- **Goal of the exercise**
Reproduce the AWS data engineer job posting below, starting with "Key Responsibilities" and going on through "(raw, cleaned, curated)", but change "Airflow" to "Dagster".

- **Passage for review**
[Start of Attachment]
AWS Data Engineer

Apply Now

Remote

Posted on: October 4, 2025

What Is the role?

We need a data engineer who can build and operate production data pipelines on AWS. You’ll work with S3, Glue, and Athena daily — ingesting data from various sources, transforming it into usable formats, and making it queryable for analytics and AI teams. This is a hands-on role where you own the data layer end-to-end.

Key Responsibilities

Pipeline Development:

  • Design and build ELT pipelines using AWS Glue (ETL jobs, crawlers, Data Catalog) and S3
  • Ingest data from relational databases, APIs, event streams, and flat files
  • Implement schema evolution, partitioning strategies, and file format optimization (Parquet, ORC, Iceberg)
  • Build orchestrated workflows using Glue Workflows, Step Functions, or Airflow

Data Lake & Storage:

  • Design and maintain S3-based data lake architecture with clear layer separation (raw, cleaned, curated)
  • Optimize S3 layout for query performance and cost — partitioning, compaction, and lifecycle policies
  • Implement data cataloging and metadata management with Glue Data Catalog

Query & Analytics:

  • Optimize Athena queries for performance and cost
  • Build views and tables that analytics and BI teams can self-serve from
  • Support data modeling for analytics use cases (star schema, dimensional modeling)

Quality & Operations:

  • Implement data quality checks and validation at each pipeline stage
  • Set up monitoring and alerting for pipeline failures and data anomalies (CloudWatch)
[End of Attachment]
- **Given information**
[Start of Attachment]
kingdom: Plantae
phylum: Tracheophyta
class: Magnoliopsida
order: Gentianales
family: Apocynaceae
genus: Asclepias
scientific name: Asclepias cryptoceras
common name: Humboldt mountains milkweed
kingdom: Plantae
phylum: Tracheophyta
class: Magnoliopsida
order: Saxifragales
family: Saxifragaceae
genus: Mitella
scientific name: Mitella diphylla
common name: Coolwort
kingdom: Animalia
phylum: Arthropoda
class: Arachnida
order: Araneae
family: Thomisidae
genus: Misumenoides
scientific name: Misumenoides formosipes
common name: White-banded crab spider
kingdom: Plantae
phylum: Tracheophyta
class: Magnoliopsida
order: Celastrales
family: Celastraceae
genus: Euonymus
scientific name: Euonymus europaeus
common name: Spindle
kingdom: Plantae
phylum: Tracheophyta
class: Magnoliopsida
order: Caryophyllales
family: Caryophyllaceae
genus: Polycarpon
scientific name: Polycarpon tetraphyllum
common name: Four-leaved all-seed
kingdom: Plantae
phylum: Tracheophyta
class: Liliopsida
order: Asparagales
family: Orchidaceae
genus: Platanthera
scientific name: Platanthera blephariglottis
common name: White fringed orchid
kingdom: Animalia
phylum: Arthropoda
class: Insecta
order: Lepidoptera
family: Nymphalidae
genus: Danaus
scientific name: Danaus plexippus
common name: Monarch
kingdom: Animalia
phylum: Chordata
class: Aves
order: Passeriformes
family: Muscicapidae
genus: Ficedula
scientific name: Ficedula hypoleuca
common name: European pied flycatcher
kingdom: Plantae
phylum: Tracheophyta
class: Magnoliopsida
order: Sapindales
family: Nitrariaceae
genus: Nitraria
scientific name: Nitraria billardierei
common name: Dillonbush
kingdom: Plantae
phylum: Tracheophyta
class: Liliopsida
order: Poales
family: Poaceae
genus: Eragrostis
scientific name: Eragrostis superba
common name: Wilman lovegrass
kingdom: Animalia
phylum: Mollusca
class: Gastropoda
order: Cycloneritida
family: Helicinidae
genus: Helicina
[End of Attachment]
- **Result for this task**
Key Responsibilities

Pipeline Development:

  • Design and build ELT pipelines using AWS Glue (ETL jobs, crawlers, Data Catalog) and S3
  • Ingest data from relational databases, APIs, event streams, and flat files
  • Implement schema evolution, partitioning strategies, and file format optimization (Parquet, ORC, Iceberg)
  • Build orchestrated workflows using Glue Workflows, Step Functions, or Dagster

Data Lake & Storage:

  • Design and maintain S3-based data lake architecture with clear layer separation (raw, cleaned, curated)